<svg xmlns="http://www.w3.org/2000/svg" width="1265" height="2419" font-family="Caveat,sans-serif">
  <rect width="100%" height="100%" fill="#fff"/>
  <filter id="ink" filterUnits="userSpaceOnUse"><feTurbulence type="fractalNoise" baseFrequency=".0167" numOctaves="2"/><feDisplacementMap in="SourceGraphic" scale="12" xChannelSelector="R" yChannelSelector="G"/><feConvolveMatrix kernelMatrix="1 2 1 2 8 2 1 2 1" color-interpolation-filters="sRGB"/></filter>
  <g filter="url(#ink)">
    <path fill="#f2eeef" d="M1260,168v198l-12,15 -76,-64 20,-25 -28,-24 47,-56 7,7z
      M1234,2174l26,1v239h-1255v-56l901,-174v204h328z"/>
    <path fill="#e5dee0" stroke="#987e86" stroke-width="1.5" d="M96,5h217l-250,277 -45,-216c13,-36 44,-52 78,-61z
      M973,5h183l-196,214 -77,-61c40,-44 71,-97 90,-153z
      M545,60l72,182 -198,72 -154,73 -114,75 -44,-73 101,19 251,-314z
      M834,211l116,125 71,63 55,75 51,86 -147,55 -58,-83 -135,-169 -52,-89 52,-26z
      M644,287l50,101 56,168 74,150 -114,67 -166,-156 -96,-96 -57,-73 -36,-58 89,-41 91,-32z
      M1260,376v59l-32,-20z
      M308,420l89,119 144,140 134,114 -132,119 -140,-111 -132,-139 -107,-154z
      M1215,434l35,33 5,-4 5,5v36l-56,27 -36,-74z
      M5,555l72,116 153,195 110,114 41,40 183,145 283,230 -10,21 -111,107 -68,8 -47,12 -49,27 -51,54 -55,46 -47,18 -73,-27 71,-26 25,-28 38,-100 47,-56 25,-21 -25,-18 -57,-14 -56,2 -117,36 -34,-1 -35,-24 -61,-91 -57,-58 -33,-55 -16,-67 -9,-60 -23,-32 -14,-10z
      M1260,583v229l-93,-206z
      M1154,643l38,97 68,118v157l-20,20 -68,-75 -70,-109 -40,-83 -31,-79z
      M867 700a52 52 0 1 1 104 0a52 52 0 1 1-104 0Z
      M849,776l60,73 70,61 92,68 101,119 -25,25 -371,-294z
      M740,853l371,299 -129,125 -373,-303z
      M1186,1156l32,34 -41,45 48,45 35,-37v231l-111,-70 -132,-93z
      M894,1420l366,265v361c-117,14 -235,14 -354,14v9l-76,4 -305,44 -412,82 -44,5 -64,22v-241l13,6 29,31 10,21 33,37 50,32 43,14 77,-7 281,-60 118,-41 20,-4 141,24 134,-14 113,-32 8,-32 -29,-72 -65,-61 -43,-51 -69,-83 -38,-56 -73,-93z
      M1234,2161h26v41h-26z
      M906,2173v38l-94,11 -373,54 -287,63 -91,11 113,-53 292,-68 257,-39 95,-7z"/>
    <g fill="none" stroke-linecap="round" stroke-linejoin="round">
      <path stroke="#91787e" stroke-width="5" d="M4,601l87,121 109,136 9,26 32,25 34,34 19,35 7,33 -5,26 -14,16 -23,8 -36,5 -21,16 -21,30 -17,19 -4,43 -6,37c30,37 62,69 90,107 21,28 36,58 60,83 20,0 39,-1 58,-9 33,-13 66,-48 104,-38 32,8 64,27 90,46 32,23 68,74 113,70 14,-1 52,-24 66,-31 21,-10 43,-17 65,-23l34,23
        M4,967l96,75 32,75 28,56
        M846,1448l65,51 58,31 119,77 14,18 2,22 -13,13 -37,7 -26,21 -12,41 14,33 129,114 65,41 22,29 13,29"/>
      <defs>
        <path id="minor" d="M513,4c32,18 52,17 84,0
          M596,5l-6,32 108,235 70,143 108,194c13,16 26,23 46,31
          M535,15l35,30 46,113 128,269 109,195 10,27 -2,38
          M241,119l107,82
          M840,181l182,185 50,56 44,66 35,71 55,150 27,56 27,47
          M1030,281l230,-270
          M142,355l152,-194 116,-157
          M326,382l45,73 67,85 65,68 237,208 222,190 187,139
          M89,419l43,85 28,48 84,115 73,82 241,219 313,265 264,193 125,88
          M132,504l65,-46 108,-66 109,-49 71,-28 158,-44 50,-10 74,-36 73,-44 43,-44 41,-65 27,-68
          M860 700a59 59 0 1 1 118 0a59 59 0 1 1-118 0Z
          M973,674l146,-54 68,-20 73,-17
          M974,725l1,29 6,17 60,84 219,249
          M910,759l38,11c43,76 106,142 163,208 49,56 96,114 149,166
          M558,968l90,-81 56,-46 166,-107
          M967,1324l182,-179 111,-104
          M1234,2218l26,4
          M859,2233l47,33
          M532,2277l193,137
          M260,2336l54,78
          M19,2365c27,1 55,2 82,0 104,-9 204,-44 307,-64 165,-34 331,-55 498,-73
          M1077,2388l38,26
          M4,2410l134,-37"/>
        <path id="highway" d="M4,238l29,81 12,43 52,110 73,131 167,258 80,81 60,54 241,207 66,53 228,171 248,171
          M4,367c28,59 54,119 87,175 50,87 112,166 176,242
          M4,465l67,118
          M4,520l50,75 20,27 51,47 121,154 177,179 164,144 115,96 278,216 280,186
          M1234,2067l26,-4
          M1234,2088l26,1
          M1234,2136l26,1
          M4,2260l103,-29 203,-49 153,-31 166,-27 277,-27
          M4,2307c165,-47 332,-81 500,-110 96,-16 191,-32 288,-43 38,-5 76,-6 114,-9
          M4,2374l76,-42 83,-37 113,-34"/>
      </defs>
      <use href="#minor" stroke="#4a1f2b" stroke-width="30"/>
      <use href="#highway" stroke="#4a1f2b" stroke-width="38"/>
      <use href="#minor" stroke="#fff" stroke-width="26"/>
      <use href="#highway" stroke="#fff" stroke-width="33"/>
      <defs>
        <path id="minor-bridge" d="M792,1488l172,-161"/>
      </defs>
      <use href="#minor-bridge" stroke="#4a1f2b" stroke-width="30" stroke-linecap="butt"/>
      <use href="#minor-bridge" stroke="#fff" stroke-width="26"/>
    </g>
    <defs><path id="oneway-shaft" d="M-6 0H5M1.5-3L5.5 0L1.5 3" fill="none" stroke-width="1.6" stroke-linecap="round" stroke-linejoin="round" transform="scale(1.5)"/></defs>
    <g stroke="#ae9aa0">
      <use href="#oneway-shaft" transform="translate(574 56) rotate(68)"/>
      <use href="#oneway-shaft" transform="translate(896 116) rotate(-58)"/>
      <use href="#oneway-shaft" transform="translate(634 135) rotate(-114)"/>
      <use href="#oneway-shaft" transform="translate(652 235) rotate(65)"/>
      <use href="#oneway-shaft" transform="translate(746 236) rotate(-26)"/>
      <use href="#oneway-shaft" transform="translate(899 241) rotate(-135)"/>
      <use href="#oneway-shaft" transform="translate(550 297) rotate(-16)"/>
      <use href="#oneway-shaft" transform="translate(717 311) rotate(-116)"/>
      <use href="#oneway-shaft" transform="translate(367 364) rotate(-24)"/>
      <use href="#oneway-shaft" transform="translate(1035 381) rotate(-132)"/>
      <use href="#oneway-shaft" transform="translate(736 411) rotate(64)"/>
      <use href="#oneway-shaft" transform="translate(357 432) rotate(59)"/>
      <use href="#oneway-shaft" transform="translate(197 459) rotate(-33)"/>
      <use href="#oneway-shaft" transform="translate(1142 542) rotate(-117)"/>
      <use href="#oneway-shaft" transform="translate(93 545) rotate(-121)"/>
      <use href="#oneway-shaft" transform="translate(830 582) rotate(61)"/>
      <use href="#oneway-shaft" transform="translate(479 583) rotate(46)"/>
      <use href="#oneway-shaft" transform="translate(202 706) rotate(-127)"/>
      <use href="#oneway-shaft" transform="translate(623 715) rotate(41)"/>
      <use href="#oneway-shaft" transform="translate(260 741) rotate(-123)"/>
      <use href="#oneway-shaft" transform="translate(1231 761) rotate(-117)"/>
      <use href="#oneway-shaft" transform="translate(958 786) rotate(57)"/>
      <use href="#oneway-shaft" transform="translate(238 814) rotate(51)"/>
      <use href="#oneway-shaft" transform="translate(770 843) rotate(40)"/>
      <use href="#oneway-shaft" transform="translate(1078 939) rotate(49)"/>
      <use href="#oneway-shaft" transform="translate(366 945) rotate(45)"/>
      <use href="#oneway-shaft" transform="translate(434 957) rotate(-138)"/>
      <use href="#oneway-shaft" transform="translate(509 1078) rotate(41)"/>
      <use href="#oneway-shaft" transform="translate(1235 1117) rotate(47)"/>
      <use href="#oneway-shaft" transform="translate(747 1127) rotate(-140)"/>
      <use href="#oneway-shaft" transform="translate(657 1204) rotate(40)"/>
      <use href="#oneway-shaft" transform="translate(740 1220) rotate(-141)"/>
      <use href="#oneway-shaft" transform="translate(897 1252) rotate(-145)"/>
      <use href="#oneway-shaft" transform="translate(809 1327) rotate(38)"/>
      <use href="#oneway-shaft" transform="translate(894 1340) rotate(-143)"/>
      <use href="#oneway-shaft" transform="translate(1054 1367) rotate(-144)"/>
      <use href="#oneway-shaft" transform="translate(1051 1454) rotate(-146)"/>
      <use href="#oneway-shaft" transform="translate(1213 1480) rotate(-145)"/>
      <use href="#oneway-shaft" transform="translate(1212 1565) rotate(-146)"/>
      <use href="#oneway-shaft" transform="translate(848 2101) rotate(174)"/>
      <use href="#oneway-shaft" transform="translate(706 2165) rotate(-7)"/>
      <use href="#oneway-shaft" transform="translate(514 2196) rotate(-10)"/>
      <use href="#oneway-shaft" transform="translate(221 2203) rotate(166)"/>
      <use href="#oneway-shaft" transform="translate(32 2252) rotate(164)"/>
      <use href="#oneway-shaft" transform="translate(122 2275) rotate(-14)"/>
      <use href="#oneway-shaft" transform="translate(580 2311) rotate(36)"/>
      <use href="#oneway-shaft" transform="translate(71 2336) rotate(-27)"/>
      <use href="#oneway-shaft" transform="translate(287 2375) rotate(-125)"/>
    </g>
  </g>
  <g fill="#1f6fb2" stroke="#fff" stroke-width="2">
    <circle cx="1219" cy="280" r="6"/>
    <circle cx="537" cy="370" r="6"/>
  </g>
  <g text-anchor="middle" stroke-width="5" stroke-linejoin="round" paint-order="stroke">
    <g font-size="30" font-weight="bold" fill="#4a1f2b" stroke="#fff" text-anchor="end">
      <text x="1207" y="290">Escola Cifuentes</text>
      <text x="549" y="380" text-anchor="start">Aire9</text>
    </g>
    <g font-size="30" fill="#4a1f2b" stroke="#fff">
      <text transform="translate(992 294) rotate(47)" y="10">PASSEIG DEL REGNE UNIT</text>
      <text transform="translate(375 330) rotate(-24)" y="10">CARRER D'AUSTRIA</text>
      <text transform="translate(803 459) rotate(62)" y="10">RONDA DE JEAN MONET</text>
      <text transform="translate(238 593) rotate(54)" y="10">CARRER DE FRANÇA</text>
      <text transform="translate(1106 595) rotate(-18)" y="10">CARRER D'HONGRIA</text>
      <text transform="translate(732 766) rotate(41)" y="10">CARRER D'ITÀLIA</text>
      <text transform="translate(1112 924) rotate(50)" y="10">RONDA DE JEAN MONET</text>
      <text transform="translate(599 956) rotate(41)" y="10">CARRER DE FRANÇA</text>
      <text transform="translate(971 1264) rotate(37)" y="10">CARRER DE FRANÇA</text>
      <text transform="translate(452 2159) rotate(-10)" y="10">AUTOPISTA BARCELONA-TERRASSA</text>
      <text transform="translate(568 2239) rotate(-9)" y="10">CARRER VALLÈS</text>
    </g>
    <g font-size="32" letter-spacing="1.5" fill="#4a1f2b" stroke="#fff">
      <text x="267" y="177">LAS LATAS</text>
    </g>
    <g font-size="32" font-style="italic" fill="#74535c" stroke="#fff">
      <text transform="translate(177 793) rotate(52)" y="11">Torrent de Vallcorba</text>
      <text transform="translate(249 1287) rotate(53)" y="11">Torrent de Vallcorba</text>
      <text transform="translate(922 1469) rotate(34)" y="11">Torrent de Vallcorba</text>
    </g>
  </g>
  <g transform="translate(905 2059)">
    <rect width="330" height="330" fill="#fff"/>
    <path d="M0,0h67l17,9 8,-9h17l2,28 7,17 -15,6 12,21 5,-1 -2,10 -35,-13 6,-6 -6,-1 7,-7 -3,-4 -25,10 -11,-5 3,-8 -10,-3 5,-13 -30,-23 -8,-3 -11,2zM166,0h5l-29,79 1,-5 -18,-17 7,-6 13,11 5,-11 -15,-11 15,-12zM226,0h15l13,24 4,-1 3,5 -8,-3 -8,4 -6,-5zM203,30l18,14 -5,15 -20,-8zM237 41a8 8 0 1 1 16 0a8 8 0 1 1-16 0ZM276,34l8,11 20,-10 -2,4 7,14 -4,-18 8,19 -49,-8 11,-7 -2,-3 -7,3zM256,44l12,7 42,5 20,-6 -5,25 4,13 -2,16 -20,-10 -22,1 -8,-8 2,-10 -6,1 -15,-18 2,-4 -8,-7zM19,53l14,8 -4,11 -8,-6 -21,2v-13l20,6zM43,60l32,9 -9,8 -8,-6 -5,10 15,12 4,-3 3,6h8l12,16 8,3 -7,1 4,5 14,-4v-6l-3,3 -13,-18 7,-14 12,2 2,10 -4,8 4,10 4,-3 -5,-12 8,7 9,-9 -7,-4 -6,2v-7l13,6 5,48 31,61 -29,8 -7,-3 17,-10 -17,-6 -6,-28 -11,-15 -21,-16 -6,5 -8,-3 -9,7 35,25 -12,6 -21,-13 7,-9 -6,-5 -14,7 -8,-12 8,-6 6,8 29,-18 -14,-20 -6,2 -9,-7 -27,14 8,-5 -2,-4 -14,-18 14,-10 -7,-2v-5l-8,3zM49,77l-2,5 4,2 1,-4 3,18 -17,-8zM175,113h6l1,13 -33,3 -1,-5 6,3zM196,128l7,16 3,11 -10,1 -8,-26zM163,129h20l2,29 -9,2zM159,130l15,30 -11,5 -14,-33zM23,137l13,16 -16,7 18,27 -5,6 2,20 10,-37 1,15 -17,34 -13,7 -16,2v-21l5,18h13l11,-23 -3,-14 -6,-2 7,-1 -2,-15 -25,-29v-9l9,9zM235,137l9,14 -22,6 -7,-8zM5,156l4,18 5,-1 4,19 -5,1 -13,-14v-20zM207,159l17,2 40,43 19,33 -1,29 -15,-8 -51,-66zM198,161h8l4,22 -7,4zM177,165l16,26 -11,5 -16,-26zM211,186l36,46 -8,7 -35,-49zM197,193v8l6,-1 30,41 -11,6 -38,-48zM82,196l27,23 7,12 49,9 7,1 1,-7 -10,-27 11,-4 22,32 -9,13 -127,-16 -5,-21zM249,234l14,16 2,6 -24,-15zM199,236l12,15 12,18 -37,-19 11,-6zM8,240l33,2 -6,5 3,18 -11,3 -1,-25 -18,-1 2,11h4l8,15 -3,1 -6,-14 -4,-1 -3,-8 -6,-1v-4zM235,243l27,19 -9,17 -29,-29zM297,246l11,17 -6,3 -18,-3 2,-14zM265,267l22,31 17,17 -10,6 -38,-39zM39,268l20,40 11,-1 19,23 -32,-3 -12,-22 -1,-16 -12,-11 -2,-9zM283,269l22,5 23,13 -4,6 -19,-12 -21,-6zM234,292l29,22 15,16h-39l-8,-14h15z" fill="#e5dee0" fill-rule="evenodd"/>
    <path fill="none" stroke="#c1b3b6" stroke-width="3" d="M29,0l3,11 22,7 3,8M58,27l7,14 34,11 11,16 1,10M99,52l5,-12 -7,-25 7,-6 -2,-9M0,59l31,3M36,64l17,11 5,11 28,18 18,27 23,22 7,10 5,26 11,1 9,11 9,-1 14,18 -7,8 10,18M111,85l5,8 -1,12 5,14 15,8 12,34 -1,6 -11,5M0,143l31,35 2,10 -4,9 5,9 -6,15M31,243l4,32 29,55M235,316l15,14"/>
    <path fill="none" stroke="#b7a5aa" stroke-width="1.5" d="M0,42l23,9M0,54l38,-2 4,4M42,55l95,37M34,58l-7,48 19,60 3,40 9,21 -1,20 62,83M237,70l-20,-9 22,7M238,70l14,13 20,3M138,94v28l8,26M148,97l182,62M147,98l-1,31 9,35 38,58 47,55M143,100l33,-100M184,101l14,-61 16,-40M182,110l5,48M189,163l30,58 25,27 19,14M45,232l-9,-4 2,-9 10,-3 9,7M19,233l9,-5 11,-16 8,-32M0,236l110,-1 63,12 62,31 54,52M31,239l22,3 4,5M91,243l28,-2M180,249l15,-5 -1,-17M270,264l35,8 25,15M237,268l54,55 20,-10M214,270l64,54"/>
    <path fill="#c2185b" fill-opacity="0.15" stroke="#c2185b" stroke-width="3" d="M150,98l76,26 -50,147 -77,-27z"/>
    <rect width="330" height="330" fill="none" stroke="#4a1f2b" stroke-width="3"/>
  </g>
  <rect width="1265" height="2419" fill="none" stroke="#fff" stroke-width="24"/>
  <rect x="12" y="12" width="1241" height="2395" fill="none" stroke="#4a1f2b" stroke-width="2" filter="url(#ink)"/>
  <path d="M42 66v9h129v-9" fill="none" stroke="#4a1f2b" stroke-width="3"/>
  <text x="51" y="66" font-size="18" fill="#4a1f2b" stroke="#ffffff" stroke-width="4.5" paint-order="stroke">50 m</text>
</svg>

_ _ _ _ _ _ _

**EXERCISE GOAL:** Copy out the lines above exactly, beginning at the one that contains "M1234,2161h26v41h-26z" and ending at the one that contains "M4,520l50,75 20,27 51,47".

**RESULT FOR THIS EXERCISE:**
      M1234,2161h26v41h-26z
      M906,2173v38l-94,11 -373,54 -287,63 -91,11 113,-53 292,-68 257,-39 95,-7z"/>
    <g fill="none" stroke-linecap="round" stroke-linejoin="round">
      <path stroke="#91787e" stroke-width="5" d="M4,601l87,121 109,136 9,26 32,25 34,34 19,35 7,33 -5,26 -14,16 -23,8 -36,5 -21,16 -21,30 -17,19 -4,43 -6,37c30,37 62,69 90,107 21,28 36,58 60,83 20,0 39,-1 58,-9 33,-13 66,-48 104,-38 32,8 64,27 90,46 32,23 68,74 113,70 14,-1 52,-24 66,-31 21,-10 43,-17 65,-23l34,23
        M4,967l96,75 32,75 28,56
        M846,1448l65,51 58,31 119,77 14,18 2,22 -13,13 -37,7 -26,21 -12,41 14,33 129,114 65,41 22,29 13,29"/>
      <defs>
        <path id="minor" d="M513,4c32,18 52,17 84,0
          M596,5l-6,32 108,235 70,143 108,194c13,16 26,23 46,31
          M535,15l35,30 46,113 128,269 109,195 10,27 -2,38
          M241,119l107,82
          M840,181l182,185 50,56 44,66 35,71 55,150 27,56 27,47
          M1030,281l230,-270
          M142,355l152,-194 116,-157
          M326,382l45,73 67,85 65,68 237,208 222,190 187,139
          M89,419l43,85 28,48 84,115 73,82 241,219 313,265 264,193 125,88
          M132,504l65,-46 108,-66 109,-49 71,-28 158,-44 50,-10 74,-36 73,-44 43,-44 41,-65 27,-68
          M860 700a59 59 0 1 1 118 0a59 59 0 1 1-118 0Z
          M973,674l146,-54 68,-20 73,-17
          M974,725l1,29 6,17 60,84 219,249
          M910,759l38,11c43,76 106,142 163,208 49,56 96,114 149,166
          M558,968l90,-81 56,-46 166,-107
          M967,1324l182,-179 111,-104
          M1234,2218l26,4
          M859,2233l47,33
          M532,2277l193,137
          M260,2336l54,78
          M19,2365c27,1 55,2 82,0 104,-9 204,-44 307,-64 165,-34 331,-55 498,-73
          M1077,2388l38,26
          M4,2410l134,-37"/>
        <path id="highway" d="M4,238l29,81 12,43 52,110 73,131 167,258 80,81 60,54 241,207 66,53 228,171 248,171
          M4,367c28,59 54,119 87,175 50,87 112,166 176,242
          M4,465l67,118
          M4,520l50,75 20,27 51,47 121,154 177,179 164,144 115,96 278,216 280,186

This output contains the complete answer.